◆ INSTRUCTION ◆
Check every line in the listing below for "will". Copy the ones where it occurs.

◆ SUPPLIED MATERIAL ◆
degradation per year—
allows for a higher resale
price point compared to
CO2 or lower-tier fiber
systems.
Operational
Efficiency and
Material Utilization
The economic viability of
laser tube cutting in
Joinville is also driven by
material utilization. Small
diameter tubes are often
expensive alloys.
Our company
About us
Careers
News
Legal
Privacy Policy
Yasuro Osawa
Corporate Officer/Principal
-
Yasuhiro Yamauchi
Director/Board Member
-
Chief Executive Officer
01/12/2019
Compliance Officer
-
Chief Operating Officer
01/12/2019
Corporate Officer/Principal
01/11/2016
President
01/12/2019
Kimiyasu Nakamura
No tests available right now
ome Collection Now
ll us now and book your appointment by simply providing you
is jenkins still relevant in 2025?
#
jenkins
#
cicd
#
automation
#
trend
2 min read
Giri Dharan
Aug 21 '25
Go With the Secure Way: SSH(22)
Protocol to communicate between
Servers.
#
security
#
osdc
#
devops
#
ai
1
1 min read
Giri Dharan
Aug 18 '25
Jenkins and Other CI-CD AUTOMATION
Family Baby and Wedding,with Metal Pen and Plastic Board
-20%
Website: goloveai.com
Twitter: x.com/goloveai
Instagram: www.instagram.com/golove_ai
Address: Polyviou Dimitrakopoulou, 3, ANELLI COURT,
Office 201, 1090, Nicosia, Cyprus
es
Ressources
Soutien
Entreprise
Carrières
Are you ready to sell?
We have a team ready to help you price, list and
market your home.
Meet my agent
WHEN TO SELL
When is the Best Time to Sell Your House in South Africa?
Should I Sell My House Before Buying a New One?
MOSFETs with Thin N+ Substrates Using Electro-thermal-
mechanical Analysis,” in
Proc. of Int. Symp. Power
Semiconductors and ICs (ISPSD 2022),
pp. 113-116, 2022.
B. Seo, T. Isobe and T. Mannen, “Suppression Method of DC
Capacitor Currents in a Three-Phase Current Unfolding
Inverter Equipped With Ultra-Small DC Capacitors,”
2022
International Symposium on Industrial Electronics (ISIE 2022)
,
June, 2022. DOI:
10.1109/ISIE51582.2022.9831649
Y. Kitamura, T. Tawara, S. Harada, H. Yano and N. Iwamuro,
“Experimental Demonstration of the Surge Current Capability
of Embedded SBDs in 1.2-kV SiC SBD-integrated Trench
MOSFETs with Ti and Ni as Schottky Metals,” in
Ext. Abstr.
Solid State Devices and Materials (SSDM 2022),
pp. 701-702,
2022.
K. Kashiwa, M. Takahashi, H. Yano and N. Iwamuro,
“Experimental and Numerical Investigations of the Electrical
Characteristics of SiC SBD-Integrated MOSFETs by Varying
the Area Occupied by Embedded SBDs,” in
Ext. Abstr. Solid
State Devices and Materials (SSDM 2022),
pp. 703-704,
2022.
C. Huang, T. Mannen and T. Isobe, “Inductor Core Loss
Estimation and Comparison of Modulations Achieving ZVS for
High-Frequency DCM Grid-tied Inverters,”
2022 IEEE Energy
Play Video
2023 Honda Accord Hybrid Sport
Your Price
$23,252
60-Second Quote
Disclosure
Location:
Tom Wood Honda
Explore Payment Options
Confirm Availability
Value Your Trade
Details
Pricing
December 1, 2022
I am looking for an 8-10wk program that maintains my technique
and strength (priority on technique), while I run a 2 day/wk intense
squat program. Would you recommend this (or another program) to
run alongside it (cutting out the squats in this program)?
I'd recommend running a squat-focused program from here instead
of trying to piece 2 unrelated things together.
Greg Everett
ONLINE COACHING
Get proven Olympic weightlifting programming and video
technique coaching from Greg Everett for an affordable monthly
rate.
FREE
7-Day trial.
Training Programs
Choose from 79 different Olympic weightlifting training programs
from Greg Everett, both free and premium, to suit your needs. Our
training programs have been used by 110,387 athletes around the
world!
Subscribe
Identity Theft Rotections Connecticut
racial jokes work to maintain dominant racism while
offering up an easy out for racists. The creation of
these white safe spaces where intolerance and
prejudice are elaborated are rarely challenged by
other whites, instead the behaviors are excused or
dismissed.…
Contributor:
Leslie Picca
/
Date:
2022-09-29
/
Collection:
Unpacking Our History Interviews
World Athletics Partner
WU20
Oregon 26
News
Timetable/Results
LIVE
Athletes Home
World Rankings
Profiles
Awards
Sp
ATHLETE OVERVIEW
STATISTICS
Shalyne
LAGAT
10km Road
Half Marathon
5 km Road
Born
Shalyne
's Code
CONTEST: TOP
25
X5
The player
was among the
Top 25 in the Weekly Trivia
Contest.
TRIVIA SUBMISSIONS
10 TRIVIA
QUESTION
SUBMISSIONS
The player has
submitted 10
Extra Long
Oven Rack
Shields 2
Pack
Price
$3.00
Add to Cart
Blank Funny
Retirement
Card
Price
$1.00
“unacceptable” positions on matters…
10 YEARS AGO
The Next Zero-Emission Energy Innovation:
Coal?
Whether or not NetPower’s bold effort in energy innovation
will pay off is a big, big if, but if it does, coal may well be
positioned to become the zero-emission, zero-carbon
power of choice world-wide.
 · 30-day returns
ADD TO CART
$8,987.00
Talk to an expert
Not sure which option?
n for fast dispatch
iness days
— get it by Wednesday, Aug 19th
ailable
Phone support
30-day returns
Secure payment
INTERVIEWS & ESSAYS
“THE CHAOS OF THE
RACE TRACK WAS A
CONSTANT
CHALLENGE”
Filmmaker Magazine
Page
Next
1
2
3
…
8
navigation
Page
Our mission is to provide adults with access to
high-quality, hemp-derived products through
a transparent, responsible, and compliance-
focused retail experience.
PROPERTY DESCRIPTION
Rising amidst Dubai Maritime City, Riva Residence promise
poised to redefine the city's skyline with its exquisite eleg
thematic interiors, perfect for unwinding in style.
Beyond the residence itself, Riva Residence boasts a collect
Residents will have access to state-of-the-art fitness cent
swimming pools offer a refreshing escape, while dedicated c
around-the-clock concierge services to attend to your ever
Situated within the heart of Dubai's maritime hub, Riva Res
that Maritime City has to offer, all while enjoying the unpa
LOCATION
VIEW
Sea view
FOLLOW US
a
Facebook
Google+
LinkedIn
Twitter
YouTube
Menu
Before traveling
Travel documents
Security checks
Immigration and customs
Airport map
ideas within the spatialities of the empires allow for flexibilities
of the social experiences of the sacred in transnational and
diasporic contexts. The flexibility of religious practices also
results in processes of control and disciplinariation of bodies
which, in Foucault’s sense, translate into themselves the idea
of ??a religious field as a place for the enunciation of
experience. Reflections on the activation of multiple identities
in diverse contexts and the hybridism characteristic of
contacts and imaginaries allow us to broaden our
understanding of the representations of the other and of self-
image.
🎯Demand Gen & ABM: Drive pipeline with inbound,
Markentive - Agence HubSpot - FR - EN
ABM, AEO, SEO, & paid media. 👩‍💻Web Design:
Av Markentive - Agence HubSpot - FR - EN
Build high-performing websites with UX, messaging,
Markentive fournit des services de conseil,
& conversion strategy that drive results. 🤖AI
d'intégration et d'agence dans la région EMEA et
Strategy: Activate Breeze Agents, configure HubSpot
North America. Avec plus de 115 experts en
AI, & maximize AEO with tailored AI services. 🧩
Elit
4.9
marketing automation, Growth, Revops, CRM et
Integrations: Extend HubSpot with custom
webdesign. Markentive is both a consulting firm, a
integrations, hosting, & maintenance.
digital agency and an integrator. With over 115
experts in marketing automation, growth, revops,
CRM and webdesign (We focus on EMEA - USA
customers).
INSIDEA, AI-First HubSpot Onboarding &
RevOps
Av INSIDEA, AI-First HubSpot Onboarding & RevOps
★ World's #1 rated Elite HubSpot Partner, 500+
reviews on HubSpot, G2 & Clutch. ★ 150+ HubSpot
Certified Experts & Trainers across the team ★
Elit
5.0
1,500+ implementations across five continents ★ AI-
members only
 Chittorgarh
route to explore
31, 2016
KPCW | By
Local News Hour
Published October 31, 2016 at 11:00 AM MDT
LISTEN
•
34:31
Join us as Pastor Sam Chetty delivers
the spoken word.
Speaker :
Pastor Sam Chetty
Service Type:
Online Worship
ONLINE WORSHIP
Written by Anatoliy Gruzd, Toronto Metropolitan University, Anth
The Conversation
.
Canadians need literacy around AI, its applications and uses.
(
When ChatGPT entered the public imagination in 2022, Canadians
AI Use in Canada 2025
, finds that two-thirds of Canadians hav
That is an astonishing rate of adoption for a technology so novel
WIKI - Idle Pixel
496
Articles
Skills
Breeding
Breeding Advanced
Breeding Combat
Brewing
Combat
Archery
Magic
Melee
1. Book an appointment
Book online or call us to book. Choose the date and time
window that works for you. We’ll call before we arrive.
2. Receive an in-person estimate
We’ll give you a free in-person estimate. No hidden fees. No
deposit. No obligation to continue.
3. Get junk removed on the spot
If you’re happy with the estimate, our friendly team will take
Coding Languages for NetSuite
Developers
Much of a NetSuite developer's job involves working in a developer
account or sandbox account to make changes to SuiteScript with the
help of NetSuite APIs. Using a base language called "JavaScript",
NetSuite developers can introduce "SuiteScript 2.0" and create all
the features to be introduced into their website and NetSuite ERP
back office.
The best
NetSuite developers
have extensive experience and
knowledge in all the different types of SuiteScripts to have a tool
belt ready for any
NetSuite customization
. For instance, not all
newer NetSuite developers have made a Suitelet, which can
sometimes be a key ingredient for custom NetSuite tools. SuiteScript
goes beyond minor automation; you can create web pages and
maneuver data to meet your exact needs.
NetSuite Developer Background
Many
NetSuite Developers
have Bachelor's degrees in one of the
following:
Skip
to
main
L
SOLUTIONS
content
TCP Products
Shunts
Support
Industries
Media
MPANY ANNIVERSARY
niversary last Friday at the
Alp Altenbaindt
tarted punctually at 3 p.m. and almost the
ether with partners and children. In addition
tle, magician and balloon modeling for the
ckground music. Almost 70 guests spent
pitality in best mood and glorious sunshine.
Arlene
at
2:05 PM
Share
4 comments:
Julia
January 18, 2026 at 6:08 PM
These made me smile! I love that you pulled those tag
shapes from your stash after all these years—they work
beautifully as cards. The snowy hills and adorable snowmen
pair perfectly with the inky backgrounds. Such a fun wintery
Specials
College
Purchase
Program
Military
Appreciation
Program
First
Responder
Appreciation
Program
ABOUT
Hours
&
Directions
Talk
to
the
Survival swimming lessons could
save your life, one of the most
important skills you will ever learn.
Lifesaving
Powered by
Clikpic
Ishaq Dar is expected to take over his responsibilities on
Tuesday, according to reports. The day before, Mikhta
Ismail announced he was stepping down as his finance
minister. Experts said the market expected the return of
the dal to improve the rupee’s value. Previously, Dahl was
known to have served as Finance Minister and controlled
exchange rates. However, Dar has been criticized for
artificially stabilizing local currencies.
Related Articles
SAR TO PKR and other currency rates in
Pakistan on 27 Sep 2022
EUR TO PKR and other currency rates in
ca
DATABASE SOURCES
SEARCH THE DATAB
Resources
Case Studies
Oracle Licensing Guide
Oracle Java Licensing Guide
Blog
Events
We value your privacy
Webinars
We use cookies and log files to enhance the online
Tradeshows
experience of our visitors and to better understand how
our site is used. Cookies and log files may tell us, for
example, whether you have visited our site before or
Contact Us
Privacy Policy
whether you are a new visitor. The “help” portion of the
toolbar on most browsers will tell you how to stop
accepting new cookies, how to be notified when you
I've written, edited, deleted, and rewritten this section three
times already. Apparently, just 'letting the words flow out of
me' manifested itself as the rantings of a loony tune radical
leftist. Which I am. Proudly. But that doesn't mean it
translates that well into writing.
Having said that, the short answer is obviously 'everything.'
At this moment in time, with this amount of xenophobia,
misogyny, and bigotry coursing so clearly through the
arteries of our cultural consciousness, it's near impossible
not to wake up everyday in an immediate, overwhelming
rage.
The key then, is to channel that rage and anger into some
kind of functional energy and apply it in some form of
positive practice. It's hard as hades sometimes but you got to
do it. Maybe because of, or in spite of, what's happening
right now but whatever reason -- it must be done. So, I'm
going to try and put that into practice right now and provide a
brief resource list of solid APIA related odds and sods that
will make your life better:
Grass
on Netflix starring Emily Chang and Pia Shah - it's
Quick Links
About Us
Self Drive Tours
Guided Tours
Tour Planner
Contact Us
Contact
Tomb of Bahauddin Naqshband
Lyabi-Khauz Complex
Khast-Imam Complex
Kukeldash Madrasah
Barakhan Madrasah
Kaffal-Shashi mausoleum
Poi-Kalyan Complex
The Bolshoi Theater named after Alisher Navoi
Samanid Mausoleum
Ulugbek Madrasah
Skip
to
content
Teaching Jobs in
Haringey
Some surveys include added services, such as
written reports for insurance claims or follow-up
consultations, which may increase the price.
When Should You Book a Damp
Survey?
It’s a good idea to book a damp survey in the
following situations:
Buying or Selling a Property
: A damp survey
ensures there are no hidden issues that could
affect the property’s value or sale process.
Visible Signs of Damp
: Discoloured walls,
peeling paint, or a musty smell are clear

◆ EXERCISE SOLUTION ◆
will pay off is a big, big if, but if it does, coal may well be
Residents will have access to state-of-the-art fitness cent
If you’re happy with the estimate, our friendly team will take
important skills you will ever learn.
toolbar on most browsers will tell you how to stop
will make your life better:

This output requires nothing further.